The Census Bureau reports that California ranks 10th among states in income, but only 22nd in tax burden. Nevertheless, the Republican mantra has been that higher taxes are so damaging that government should avoid them at all costs — especially in downturns like the current one.
This sentiment is so pervasive that all but one of California’s Republican legislators recently signed an agreement that they would never vote to raise taxes despite a deficit so large that covering it with cuts alone would literally shut down the state’s universities and all services to the disabled.
Luckily, the Republicans, whose votes are necessary to entertain any “revenue enhancement,” have some things they would like in return for their support. These include disempowering unions, and degrading the environment. Whew! Thank goodness for that, eh?
But are high tax rates, particularly on the rich, really such an obstacle to prosperity and productivity? Larry Beinhart, author of Wag the Dog says otherwise .
Among other things, Beinhart observes that the heyday of American prosperity coincided exactly with the highest progressive tax rates — in the 1950’s and 60’s. The idea that lower taxes were harmful is fairly convincing, too, since the “trickle down” tax cuts on the wealthy in last three decades produced an economy where the bottom 90% of income earners have actually experienced declining purchasing power.
The only interruption in this purchasing power decline came during the Clinton years — an administration decried by its opponents for increased taxes on higher incomes. Did those higher taxes produced the recession predicted by Republican House leader Newt Gingrich and others? Hardly.
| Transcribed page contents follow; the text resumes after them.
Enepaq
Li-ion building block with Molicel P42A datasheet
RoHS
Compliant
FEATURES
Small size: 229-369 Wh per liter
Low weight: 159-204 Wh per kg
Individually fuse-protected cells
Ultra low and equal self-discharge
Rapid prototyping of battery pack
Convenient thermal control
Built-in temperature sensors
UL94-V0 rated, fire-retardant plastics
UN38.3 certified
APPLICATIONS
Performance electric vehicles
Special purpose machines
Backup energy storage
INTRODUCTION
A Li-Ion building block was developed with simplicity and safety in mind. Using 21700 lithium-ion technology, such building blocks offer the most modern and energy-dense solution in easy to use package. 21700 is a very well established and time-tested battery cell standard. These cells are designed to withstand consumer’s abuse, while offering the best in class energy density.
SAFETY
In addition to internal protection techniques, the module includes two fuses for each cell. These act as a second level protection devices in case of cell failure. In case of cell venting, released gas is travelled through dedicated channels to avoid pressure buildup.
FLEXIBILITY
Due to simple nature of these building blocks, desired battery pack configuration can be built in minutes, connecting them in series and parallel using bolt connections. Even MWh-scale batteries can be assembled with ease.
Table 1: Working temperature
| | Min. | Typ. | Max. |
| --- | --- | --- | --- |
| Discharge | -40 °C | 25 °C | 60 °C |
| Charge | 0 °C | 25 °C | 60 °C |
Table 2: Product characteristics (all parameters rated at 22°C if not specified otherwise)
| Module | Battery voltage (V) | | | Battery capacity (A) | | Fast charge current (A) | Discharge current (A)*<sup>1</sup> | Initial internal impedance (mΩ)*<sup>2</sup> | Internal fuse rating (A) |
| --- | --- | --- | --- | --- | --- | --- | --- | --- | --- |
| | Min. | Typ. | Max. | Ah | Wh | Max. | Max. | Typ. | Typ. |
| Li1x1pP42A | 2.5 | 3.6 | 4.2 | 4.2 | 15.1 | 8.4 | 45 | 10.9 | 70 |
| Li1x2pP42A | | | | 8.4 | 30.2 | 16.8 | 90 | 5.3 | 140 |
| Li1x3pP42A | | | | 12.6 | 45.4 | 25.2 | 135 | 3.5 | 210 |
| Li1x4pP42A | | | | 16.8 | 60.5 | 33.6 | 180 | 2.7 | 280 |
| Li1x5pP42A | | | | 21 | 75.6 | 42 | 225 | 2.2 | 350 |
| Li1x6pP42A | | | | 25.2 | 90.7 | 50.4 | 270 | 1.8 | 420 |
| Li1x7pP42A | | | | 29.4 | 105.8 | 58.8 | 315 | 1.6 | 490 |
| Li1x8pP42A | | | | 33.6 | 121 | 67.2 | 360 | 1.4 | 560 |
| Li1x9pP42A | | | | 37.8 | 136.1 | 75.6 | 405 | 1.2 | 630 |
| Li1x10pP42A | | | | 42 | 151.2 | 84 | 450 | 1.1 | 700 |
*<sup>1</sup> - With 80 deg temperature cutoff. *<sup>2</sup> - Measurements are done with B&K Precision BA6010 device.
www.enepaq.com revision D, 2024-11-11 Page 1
However, for that 30-year low-tax period, the top 0.01% of income earners got 497% more income. This is no exaggeration.
Observes Beinhart: “With high taxes, the only way to retain the bulk of the wealth created by a business is by reinvesting it in the business — in plants, equipment, staff, research and development, new products and all the rest.
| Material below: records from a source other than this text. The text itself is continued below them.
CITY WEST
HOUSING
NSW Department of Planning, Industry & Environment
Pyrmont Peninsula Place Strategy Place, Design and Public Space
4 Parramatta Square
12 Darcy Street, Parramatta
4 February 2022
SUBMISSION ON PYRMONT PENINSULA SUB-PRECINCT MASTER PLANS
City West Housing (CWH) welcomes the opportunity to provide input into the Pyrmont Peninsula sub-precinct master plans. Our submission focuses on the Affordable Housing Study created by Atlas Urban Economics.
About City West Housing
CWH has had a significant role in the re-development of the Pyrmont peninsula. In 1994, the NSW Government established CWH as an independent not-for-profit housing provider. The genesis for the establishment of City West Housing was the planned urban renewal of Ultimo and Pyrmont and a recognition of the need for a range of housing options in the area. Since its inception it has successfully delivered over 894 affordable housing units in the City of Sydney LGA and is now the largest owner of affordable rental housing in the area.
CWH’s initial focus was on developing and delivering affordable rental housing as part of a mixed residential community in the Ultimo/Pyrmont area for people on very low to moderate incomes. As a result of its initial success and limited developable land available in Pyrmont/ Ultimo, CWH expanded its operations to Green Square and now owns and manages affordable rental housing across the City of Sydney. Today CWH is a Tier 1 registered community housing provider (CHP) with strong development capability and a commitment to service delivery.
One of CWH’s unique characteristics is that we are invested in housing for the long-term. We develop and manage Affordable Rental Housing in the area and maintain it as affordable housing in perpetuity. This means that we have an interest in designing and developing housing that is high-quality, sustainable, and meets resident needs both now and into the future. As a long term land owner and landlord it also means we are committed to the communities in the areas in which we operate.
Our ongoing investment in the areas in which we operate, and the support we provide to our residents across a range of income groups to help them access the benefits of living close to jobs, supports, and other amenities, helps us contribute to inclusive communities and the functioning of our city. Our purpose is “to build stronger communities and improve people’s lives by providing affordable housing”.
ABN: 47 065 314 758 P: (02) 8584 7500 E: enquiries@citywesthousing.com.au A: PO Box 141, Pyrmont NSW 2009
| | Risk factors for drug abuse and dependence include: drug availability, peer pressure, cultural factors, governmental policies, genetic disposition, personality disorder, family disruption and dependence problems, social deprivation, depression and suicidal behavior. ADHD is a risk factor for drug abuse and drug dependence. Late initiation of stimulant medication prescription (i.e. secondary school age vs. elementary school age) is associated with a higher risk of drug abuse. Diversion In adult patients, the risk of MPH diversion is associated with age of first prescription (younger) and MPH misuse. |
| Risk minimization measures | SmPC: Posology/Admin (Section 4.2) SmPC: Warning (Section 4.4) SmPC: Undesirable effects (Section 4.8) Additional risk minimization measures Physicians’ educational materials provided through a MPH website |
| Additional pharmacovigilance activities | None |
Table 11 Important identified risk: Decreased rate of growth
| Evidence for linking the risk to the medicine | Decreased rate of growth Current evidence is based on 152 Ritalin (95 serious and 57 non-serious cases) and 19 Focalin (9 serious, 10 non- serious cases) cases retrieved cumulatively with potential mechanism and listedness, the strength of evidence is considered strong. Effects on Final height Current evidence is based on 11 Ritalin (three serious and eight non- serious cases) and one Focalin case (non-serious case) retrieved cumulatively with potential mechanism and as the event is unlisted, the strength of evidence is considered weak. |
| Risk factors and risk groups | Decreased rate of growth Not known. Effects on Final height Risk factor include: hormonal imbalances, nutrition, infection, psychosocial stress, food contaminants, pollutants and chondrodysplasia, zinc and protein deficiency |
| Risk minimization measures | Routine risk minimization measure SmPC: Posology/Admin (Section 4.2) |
The higher taxes are (and from 1940 to 1964 the top rates were around 90 percent), the more this is true.
This creates a bias toward long-term planning.
The Reagan tax cuts were sold to the American public as a miraculous remedy for economic stagnation that would even increase tax revenues. Subsequent deficits, however, make it hard to believe revenue collections increased. Even economic performance, marketed as “Morning in American” during the Reagan years, consisted of an average business cycle recovery. One exception to that recovery: capital investment was flat because companies were spending their profits on a 497% increase in things like CEO bonuses.
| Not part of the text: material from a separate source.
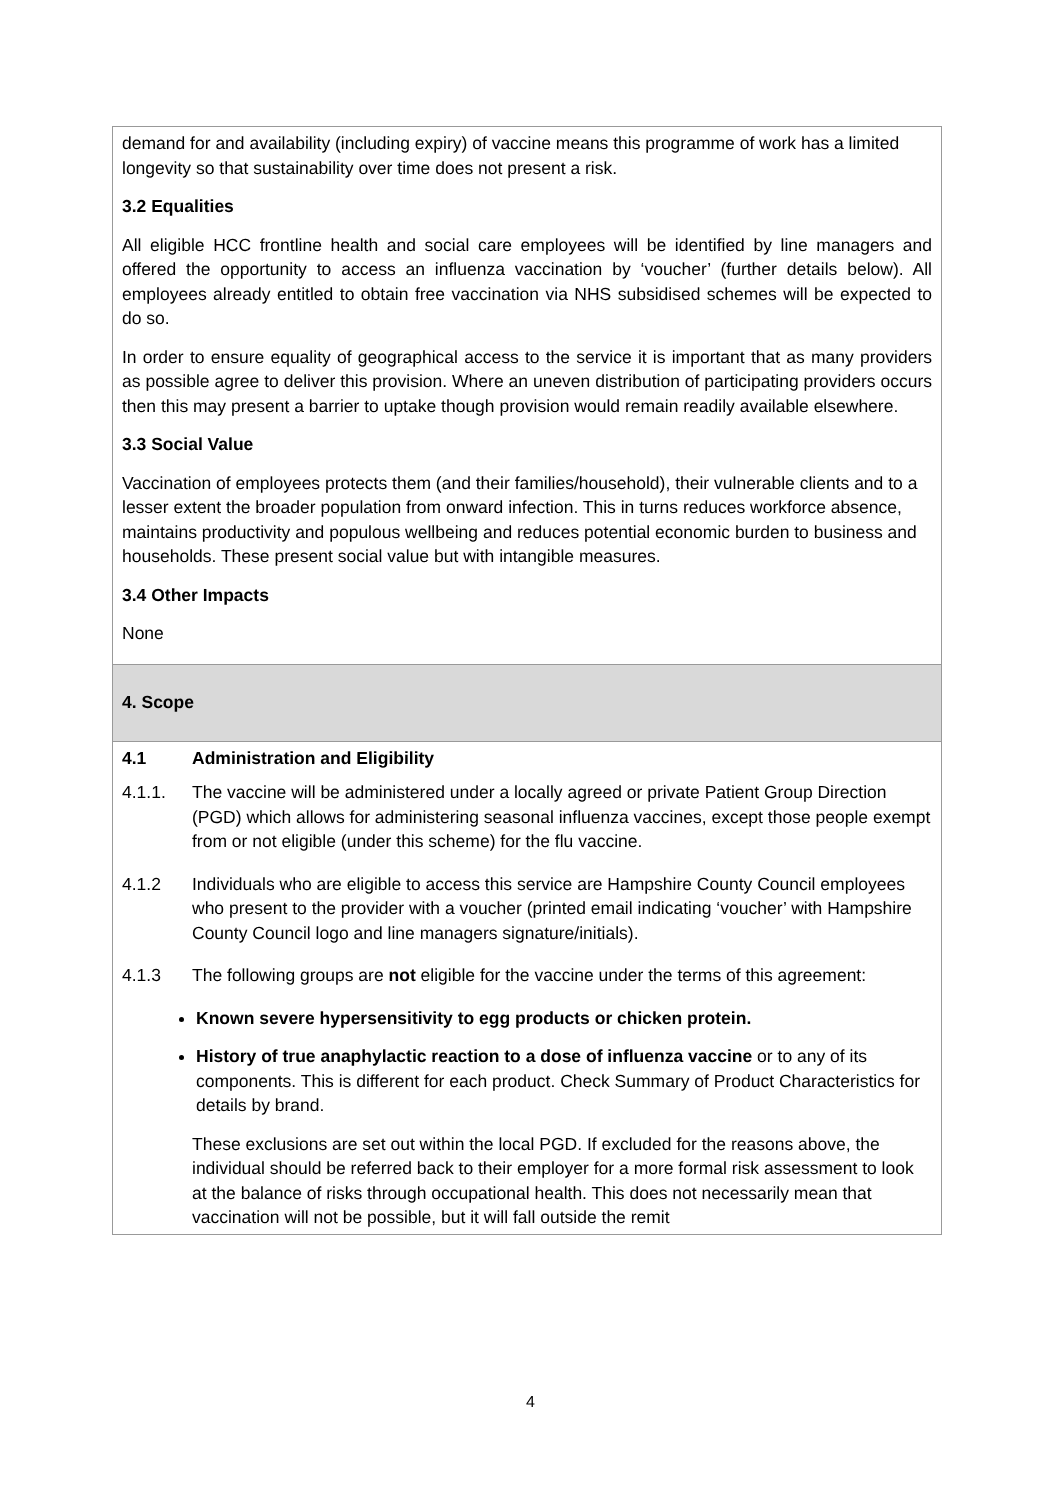| demand for and availability (including expiry) of vaccine means this programme of work has a limited longevity so that sustainability over time does not present a risk. 3.2 Equalities All eligible HCC frontline health and social care employees will be identified by line managers and offered the opportunity to access an influenza vaccination by ‘voucher’ (further details below). All employees already entitled to obtain free vaccination via NHS subsidised schemes will be expected to do so. In order to ensure equality of geographical access to the service it is important that as many providers as possible agree to deliver this provision. Where an uneven distribution of participating providers occurs then this may present a barrier to uptake though provision would remain readily available elsewhere. 3.3 Social Value Vaccination of employees protects them (and their families/household), their vulnerable clients and to a lesser extent the broader population from onward infection. This in turns reduces workforce absence, maintains productivity and populous wellbeing and reduces potential economic burden to business and households. These present social value but with intangible measures. 3.4 Other Impacts None |
| 4. Scope |
| 4.1 Administration and Eligibility 4.1.1. The vaccine will be administered under a locally agreed or private Patient Group Direction (PGD) which allows for administering seasonal influenza vaccines, except those people exempt from or not eligible (under this scheme) for the flu vaccine. 4.1.2 Individuals who are eligible to access this service are Hampshire County Council employees who present to the provider with a voucher (printed email indicating ‘voucher’ with Hampshire County Council logo and line managers signature/initials). 4.1.3 The following groups are not eligible for the vaccine under the terms of this agreement: Known severe hypersensitivity to egg products or chicken protein. History of true anaphylactic reaction to a dose of influenza vaccine or to any of its components. This is different for each product. Check Summary of Product Characteristics for details by brand. These exclusions are set out within the local PGD. If excluded for the reasons above, the individual should be referred back to their employer for a more formal risk assessment to look at the balance of risks through occupational health. This does not necessarily mean that vaccination will not be possible, but it will fall outside the remit |
4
Reagan did not just cut taxes, either — he signed eight tax increases, and between Reagan and Bush 41, payroll taxes quadrupled. One wonders: If the collections were so much higher, why the increases in regressive taxation, and why the big deficits — and why didn’t we have an exceptional recovery instead of an average one with flat capital investment?
Nevertheless, to our Republican representatives, government exists to disempower people. We must resist collective action at all costs because it serves the public interest only by accident. We must de-fund government (“starving the beast”) and make taxes ever lower. If what remains resembles the gilded age, or even the dark ages, when the oligarchs pillaged with impunity, that’s just the price we must pay.
Equitable income distribution is a good predictor of a civilization’s chance at survival. And if higher taxes coexisted with a more equitable income distribution, and the most prosperous economy in America’s history, just ignore that.